Paws 4 People has trained Potter for this role since the moment he was born. He spent about four months at the Paws 4 People campus before he was moved to a West Virginia prison where carefully-screened inmates helped with his training.

"It was a magical day to be able to go into a prison and have this dog pick me," David said. "And to meet the guys who have been living with him for months, and for them to say, 'You know, we're cheering for you and for Potter, we want the good that we have put into this dog to be used for the kids who have been hurt, for the victims and the witnesses who are going to be in that courthouse,' I think even the guys in prison recognize that I have a job to do and that's doing justice.
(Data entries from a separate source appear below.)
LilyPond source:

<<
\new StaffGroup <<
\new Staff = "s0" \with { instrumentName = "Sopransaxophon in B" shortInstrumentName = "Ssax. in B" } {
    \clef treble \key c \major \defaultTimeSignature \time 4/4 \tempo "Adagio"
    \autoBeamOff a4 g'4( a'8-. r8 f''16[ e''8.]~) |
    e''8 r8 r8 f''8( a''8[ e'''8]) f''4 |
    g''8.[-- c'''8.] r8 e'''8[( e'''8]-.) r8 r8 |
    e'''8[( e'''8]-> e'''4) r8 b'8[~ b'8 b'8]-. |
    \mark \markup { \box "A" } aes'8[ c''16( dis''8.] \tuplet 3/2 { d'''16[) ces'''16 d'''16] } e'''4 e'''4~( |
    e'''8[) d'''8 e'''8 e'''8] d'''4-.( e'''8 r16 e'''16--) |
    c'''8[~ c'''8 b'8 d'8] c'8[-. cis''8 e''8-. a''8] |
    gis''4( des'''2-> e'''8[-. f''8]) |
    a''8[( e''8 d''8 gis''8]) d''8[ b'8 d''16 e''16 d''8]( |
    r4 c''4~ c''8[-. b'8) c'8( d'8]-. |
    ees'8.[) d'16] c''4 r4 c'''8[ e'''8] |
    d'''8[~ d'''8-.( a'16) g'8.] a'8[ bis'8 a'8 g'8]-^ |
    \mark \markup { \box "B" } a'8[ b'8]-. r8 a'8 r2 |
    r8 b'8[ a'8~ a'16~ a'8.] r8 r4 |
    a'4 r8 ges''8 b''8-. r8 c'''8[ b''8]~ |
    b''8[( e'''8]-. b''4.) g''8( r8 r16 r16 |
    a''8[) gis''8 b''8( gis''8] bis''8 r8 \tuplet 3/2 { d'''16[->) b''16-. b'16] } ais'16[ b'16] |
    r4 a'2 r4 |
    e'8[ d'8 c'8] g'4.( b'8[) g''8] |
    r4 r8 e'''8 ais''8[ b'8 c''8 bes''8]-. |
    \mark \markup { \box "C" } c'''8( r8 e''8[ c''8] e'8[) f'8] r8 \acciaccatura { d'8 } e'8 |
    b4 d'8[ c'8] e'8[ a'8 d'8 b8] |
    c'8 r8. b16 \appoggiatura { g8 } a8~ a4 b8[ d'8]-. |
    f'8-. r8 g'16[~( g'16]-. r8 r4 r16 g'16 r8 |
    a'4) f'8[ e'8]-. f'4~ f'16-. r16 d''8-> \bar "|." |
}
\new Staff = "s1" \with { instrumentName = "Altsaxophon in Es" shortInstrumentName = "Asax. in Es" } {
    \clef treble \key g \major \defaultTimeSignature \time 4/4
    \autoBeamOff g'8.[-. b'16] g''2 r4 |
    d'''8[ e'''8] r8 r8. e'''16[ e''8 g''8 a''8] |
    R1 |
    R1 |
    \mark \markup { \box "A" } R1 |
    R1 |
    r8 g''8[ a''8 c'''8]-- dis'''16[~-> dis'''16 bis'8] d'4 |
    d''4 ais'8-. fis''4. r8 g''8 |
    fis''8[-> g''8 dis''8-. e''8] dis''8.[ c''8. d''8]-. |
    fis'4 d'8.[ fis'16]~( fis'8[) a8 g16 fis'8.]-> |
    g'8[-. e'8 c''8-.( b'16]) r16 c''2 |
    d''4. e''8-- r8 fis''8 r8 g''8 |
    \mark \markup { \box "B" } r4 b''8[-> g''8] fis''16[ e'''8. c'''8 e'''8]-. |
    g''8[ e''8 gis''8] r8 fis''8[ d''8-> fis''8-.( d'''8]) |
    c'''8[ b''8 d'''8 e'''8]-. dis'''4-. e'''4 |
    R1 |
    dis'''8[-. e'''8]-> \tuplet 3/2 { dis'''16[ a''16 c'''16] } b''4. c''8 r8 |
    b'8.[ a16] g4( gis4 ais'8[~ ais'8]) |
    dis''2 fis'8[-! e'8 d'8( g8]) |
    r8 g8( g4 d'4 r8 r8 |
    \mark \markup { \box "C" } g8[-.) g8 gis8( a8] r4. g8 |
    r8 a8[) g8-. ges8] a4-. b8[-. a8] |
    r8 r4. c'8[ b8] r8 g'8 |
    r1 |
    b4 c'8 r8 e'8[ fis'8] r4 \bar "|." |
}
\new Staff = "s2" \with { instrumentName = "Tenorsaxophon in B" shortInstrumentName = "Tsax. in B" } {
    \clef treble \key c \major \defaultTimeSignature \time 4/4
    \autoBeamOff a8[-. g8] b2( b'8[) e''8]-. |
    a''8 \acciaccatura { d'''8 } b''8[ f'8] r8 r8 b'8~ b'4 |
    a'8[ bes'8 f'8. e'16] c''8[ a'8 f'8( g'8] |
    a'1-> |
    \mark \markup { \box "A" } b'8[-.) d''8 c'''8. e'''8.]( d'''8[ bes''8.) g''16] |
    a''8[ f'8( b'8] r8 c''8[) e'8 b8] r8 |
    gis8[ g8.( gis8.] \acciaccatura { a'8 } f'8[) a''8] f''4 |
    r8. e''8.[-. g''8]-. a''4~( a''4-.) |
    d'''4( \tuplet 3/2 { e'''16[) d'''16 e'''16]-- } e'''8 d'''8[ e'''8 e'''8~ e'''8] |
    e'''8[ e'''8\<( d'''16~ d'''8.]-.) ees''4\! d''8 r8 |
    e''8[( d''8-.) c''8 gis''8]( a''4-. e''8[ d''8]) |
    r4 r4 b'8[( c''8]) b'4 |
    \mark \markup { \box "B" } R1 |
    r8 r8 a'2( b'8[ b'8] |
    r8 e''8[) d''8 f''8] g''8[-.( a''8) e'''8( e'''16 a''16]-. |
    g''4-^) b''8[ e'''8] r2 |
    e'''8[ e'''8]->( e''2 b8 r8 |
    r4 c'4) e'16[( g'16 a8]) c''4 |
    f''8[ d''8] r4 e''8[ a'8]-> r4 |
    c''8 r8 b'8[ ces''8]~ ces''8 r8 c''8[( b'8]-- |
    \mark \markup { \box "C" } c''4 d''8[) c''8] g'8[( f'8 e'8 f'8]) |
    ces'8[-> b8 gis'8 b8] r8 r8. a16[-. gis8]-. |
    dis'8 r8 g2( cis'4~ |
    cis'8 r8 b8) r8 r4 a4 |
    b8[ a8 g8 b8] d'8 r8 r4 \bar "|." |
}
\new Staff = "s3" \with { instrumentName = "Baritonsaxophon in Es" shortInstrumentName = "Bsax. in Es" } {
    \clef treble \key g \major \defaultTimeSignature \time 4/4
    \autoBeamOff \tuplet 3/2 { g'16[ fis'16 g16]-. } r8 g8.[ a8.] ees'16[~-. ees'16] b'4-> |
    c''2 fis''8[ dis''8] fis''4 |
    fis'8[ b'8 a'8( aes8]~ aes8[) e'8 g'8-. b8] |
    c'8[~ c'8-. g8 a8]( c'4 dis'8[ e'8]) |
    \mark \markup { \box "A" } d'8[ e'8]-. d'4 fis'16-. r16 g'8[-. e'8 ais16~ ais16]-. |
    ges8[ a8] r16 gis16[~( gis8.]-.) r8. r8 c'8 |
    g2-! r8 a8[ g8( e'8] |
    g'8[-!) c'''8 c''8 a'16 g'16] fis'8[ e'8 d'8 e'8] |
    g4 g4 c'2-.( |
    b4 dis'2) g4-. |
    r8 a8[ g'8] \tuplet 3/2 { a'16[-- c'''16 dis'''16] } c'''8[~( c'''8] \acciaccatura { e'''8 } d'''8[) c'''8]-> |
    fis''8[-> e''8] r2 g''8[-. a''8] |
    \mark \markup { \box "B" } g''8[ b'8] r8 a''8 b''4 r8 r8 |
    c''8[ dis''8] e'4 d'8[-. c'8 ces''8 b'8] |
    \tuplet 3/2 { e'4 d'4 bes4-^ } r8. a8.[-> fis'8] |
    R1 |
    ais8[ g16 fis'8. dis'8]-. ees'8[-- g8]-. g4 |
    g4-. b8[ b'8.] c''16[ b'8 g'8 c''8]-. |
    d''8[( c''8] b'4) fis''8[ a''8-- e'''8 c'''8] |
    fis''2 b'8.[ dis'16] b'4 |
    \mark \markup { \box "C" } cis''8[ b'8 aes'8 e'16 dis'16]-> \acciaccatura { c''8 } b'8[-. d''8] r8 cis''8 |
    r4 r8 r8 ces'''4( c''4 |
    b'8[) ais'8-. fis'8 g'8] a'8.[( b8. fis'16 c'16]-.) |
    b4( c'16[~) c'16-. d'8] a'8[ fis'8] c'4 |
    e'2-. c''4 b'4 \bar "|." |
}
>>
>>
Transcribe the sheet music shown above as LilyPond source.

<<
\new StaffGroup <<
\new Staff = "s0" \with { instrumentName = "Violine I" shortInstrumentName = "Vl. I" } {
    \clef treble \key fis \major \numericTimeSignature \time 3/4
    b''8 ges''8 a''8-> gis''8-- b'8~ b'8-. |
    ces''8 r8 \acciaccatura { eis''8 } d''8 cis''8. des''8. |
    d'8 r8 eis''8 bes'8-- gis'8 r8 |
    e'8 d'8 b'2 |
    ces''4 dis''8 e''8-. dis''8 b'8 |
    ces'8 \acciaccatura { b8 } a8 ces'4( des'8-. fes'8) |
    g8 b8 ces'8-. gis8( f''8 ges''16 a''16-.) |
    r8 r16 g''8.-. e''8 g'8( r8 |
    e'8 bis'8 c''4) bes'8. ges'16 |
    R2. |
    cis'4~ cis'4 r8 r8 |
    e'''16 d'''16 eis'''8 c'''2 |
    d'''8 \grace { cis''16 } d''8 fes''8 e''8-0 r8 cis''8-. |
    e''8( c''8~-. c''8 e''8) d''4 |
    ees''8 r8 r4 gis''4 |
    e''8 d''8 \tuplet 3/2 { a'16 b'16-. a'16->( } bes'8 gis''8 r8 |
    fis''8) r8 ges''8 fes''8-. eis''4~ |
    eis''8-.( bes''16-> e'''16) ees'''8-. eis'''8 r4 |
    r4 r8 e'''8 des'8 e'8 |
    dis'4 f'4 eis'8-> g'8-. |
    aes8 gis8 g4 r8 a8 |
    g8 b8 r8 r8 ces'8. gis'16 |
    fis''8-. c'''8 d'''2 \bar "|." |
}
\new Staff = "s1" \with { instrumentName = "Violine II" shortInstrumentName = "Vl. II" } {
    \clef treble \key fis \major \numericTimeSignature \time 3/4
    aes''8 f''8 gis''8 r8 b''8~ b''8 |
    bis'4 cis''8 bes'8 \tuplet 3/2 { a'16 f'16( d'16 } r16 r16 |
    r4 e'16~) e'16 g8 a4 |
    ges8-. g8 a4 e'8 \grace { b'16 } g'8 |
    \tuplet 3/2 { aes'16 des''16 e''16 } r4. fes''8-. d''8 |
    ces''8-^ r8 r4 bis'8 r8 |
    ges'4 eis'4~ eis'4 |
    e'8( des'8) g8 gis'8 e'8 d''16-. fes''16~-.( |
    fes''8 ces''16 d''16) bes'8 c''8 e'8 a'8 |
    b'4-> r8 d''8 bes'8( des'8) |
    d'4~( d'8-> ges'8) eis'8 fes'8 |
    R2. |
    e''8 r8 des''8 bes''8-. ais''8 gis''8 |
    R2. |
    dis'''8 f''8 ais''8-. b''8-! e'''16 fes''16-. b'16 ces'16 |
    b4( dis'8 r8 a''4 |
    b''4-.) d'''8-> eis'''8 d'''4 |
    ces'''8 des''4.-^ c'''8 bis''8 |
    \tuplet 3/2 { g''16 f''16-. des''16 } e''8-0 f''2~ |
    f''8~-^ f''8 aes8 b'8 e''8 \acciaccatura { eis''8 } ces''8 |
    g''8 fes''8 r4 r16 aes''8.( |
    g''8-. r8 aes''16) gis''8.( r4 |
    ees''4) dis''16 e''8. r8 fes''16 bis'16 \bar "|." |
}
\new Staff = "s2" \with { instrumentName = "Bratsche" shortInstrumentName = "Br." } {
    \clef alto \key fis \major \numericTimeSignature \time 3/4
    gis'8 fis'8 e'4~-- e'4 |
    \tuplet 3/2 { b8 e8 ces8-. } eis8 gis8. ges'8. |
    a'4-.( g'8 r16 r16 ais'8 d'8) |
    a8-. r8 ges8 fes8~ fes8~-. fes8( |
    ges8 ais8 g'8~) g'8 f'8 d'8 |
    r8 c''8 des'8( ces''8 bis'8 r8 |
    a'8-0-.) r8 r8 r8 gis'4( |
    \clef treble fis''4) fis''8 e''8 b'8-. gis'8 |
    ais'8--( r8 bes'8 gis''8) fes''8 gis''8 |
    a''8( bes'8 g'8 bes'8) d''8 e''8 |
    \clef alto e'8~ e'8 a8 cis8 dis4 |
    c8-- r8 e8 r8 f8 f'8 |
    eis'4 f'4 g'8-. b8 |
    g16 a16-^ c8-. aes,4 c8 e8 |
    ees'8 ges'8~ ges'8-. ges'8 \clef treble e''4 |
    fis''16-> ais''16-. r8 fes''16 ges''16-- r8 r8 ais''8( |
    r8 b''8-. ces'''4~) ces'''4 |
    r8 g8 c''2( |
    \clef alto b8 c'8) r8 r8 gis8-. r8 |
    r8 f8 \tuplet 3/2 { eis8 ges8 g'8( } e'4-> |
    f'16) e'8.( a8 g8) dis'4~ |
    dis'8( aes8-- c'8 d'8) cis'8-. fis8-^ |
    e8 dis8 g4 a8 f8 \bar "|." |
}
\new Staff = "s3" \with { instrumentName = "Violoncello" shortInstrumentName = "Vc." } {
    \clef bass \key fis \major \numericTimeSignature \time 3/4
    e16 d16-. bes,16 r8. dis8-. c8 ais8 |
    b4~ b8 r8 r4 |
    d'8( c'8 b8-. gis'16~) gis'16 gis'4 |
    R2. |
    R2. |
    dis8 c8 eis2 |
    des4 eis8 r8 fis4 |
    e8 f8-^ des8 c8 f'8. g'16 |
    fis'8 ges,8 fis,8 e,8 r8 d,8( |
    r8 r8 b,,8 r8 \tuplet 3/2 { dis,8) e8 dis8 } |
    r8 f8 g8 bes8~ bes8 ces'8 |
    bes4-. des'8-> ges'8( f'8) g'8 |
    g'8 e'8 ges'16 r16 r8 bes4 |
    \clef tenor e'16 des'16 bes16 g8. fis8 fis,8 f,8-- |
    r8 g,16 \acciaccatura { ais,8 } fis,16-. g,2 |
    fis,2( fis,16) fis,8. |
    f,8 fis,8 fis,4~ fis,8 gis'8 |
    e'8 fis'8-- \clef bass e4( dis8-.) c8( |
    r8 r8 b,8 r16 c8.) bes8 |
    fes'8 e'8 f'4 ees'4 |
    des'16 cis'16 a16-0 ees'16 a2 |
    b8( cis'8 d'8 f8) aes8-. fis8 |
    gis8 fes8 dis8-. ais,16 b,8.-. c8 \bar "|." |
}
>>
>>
That doesn't mean convicting at all cost. It means recognizing the humanity in every single person and sometimes it takes a dog to make you recognize the humanity in others."

When Potter is not with the district attorney, he will be with his legal assistant, Emma Werkiser. Werkiser is in charge of handling Potter while he interacts with victims.

"When they come into our office, it's hard for them to do," Werkiser said. "So he'll be a really great support for them. Something that's sweet and soft and something that they can really bond with to help ease this really hard thing that they're having to deal with."

Werkiser and David are both scheduled to complete 50 hours of training with Potter and Paws 4 People.

Paws 4 People trainers Kyria Henry and Kaylie Miller said that this is one of the more difficult roles in training a dog because he will have to interact with thousands of people every year.

"He has to have the personality and he has to be very social with various demographics, a lot of different ages," Henry said. "Being comfortable in a lot of different environments that he will need to go in like schools, out in the community for community awareness and outreach and also in the offices and courtrooms. So that's a pretty high level of training variance that we have to work on."

For each case, Potter must be approved by the judge before he is allowed to be in the courtroom during the trial.

"We don't want to create an unfair environment where the jury is bonding with the dog more than with the attorneys in the case or obviously the witnesses who have to testify," David said. "It's obviously up to the judges on an individual basis to decide what's appropriate in their courtroom."

David said Potter has already been in a couple of high profile cases and he has preformed excellent so far.

Potter is the first facility dog in North Carolina but David hopes every courthouse in the state will eventually have one as well.